1993, le PS s'effondre

Interruption d'une période de vingt annéesAjouter un sous-titre

Auteur : Pascal Buléon


Les législatives de 1993 ont marqué sur le plan national la fin de la période ouverte vingt années plus tôt en 1973. La décennie 1970 avait vu la poussée de l'ensemble des formations de gauche et l'affirmation progressive du Parti Socialiste comme premier parti au sein de la Gauche. Au cours de cette décennie l'Ouest était entré dans une phase de rattrapage accéléré du profil national et l'écart Droite/Gauche s'était fortement réduit.

La décennie 1980, ouverte par la Présidentielle de 1981, avait vu le rapport Droite-Gauche s'équilibrer, la Gauche l'emportait à la présidentielle pour la première fois de la Cinquième République, obtenait à l'assemblée une majorité historique qu'elle n'avait jamais détenue sous cette forme. De nombreuses villes se donnaient des nouvelles équipes dirigeantes où la Gauche était majoritaire. Inscrit dans cette progression nationale, l'Ouest continuait son rattrapage accéléré.

1986 marquait un premier coup d'arrêt à cette situation, la Droite reprenait la majorité à l'Assemblée Nationale, le PS reculait nationalement sans que les autres formations de gauche ne reprennent des positions. La chute du PCF continuait. De plus en plus d'électeurs dans la seconde partie des années 1980 se portaient sur des formations en dehors des grands partis, le FN à l'extrême droite en fut le premier bénéficiaire, les Écologistes également. Dans l'Ouest,le Parti Socialiste reculait moins qu'au niveau national, le Front National était plus faible, les écologistes détenaient de meilleurs scores que dans l'ensemble français.

Les succès de F. Mitterrand à l'élection présidentielle de 1988, mélange d'un vote de gauche et d'un vote personnel portait au point le plus haut les scores de gauche enregistrés dans la décennie 1980. S'y retrouvaient la quasi-totalité des votes de gauche et une partie de l'électorat centriste. L'Ouest comptait au premier rang des régions qui avaient porté cette progression. Pour autant, ce résultat de second tour ne pouvait effacer les évolutions importantes dont le premier tour était le signe. Les petites formations, le Front National d'un côté, les écologistes de l'autre cristallisaient de façon significative les déceptions des électorats des grands partis. L'Ouest continuait d'avoir pour particularité de moins voter FN et plus voter écologistes.

1993 clôt cette période. Le Parti Socialiste s'effondre littéralement. Les différentes strates d'électeurs qui l'avaient rejoint depuis vingt ans, ceux qui avaient dès leur premier vote voté Parti Socialiste, ceux qui avaient quitté le PCF pour un vote plus utile et un vote de gauche détaché du stalinisme, ceux qui avaient quitté les votes marginaux de la Gauche radicale, ceux qui avaient quitté le Gaullisme ou le centrisme pour un vote de changement, ceux enfin qui avaient voté pour le président sortant en 1988, tous ceux-là l'abandonnent massivement aux Législatives de 1993. Ni le PCF, ni une alternative écologiste de gauche ne recueillent ces électeurs qui accordent une très forte majorité au RPR et à l'UDF.
= = =
Consigne 1
Répondez à ces questions sur le texte consacré aux législatives de 1993 :
(a) Quelle élection a ouvert la décennie 1980 ?
(b) En 1986, qui reprend la majorité à l'Assemblée nationale ?
(c) En 1993, à quels partis les électeurs qui abandonnent le Parti socialiste accordent-ils une très forte majorité ?
Consigne 2
Recopiez le passage du texte consacré aux législatives de 1993, de « 1986 marquait un » à « dans l'ensemble français. ».
Les lignes ci-dessous ne jouent aucun rôle ici.

Données fournies
= = =
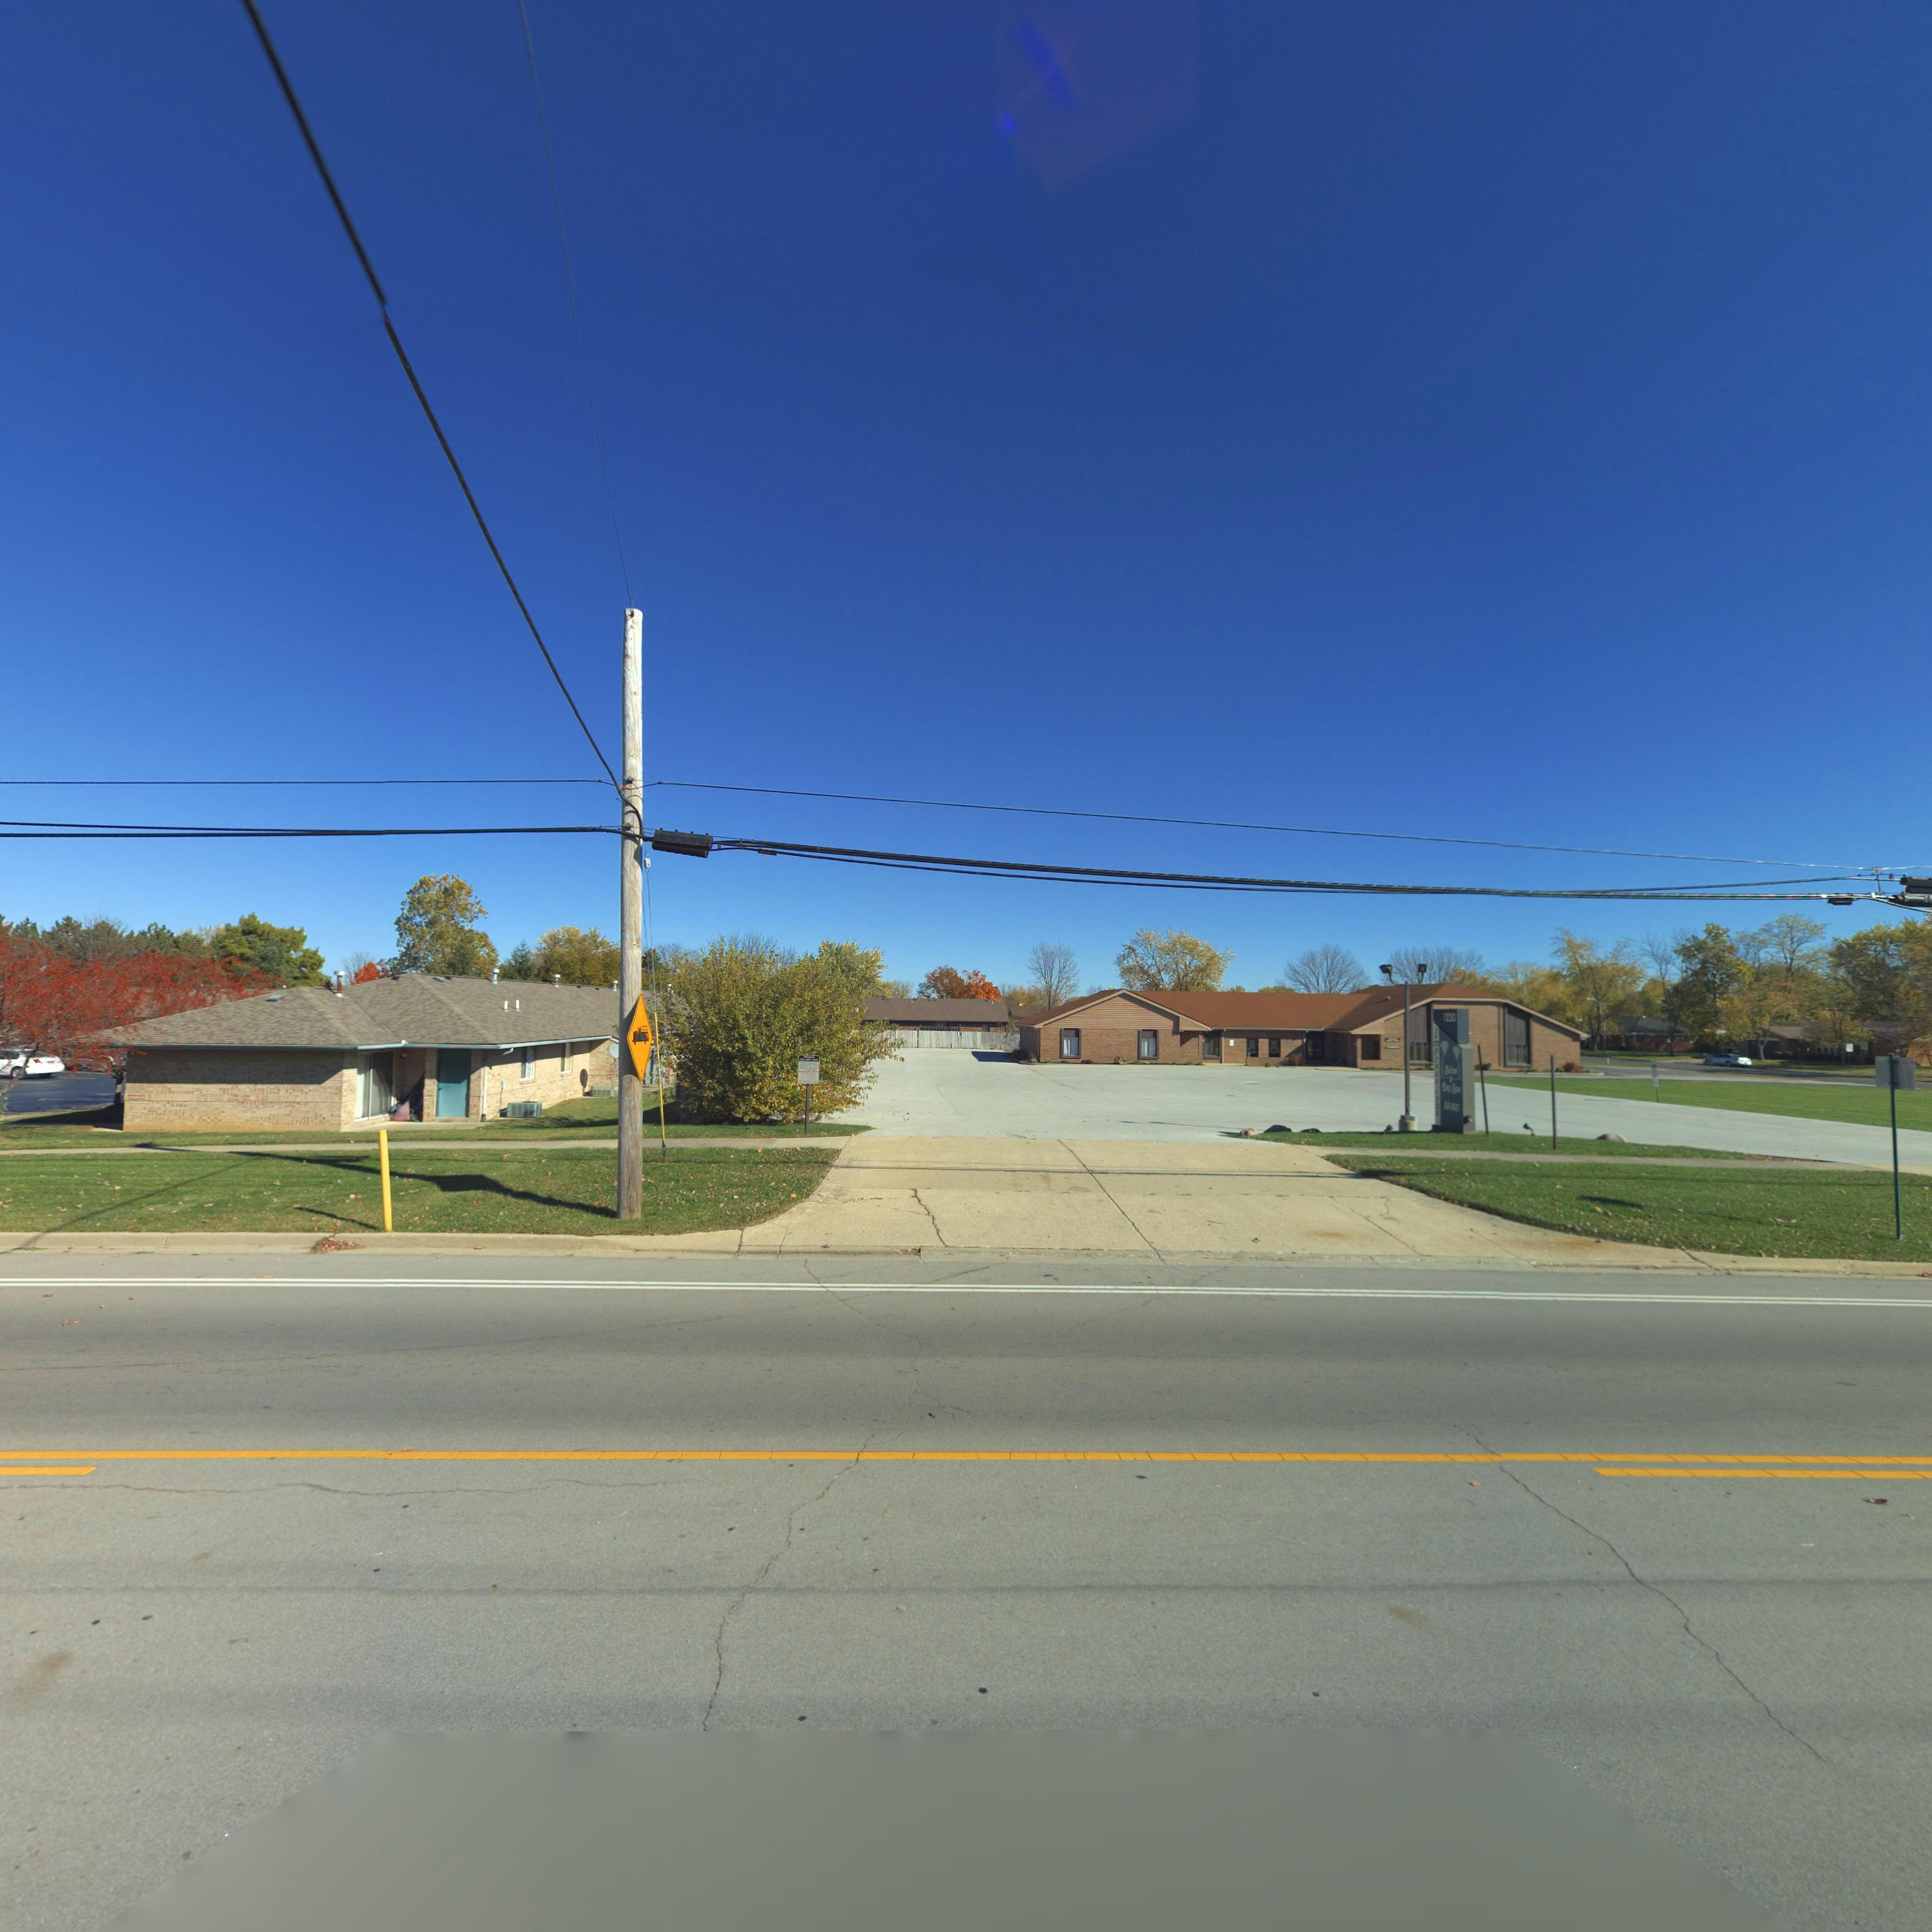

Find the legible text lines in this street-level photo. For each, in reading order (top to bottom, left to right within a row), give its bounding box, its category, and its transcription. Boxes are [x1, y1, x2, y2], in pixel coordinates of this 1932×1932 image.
= = =
Réponse 1
(a) La présidentielle de 1981.
(b) La Droite.
(c) Au RPR et à l'UDF.

Réponse 2
1986 marquait un premier coup d'arrêt à cette situation, la Droite reprenait la majorité à l'Assemblée Nationale, le PS reculait nationalement sans que les autres formations de gauche ne reprennent des positions. La chute du PCF continuait. De plus en plus d'électeurs dans la seconde partie des années 1980 se portaient sur des formations en dehors des grands partis, le FN à l'extrême droite en fut le premier bénéficiaire, les Écologistes également. Dans l'Ouest,le Parti Socialiste reculait moins qu'au niveau national, le Front National était plus faible, les écologistes détenaient de meilleurs scores que dans l'ensemble français.